Barksdale, who was known in the streets as “Bodie,” was a well known Baltimore gangster in the 1980s. He ran a violent organization with an extensive heroin dealing operation that controlled a majority of the drug traffic in the Lexington Terrace apartments and the George B. Murphy Homes projects. In the course of his reign as one of Baltimore’s drug kingpins he was shot more than 20 times and had to have his right leg amputated below the knee.

In 1985, Barksdale was convicted of torturing three people in an 11th-floor apartment in the Murphy Homes. He was sentenced to 15 years in prison. After being released from his first stint in prison and seeing the success of “The Wire” Barksdale decided he wanted to tell his side of the story. He went on to produce “The Avon Barksdale Story: Legends of the Unwired” based on his life.
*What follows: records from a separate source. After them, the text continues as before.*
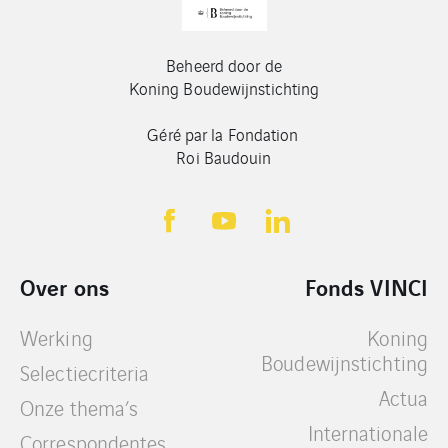
Beheerd door de
Koning Boudewijnstichting
Géré par la Fondation
Roi Baudouin
Over ons
Fonds VINCI
Werking
Koning
Boudewijnstichting
Selectiecriteria
Actua
Onze thema’s
Internationale
Correspondentes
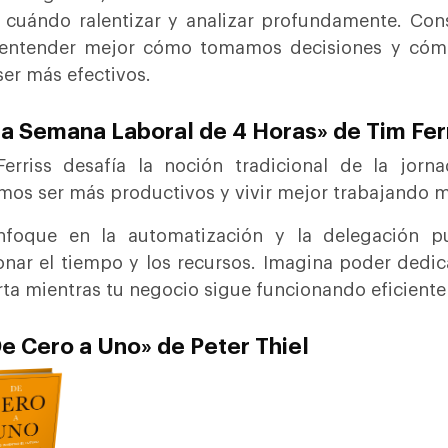
 cuándo ralentizar y analizar profundamente. Con
 entender mejor cómo tomamos decisiones y cóm
ser más efectivos.
La Semana Laboral de 4 Horas» de Tim Fer
erriss desafía la noción tradicional de la jor
os ser más productivos y vivir mejor trabajando 
nfoque en la automatización y la delegación p
onar el tiempo y los recursos. Imagina poder dedi
ta mientras tu negocio sigue funcionando eficient
De Cero a Uno» de Peter Thiel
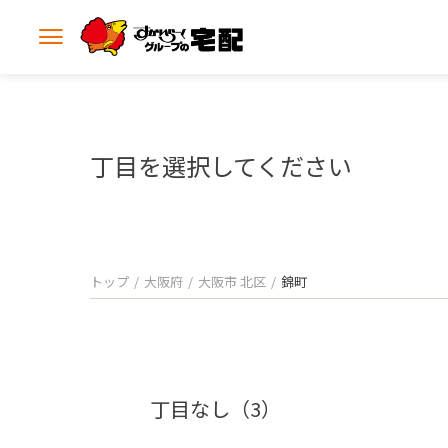
メ
ニ
ュ
ー
を
開
丁目を選択してください
く
トップ
大阪府
大阪市 北区
錦町
丁目なし（3）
In the documentary the narrator says “in real life he was one of the most notorious and resilient gangster drug kingpins Baltimore has ever seen, he was a magnet for violence.” It was during this time that Barksdale also worked with local Safe Streets programs as one of the best “violence interrupters” in Baltimore’s tough inner-city neighborhoods.

In Nov. of 2013 he once again found himself in the sights of the law. The DEA charged Barksdale with federal gun and heroin charges. Drug Enforcement Agency spokesman Edward Marcinko described Barksdale as a high-ranking member of the “Black Guerrilla Family” criminal organization. In 2014, he pled guilty and was sentenced to almost four years in federal prison. “I got busted,” Barksdale said at his plea hearing.

Like the recently deceased Melvin Williams, who was also an infamous Baltimore drug kingpin and partial inspiration for the HBO drama, Barksdale had seemingly turned his life around and was trying to give back to the community from which he had taken so much.

David Simon, creator, writer and executive producer of “The Wire,” said in 2014 that Barksdale did inspire aspects of various characters including protagonist Avon Barksdale as well as drug dealer Bodie Broadus and some of the other major players throughout the show, but was not specifically the basis for the Avon Barksdale character.

“There are some anecdotal connections between his story and a multitude of characters,” Simon said. “We mangled street and given names throughout ‘The Wire’ so that it was a general shout-out to the Westside players. But there is nothing that corresponds to a specific character.”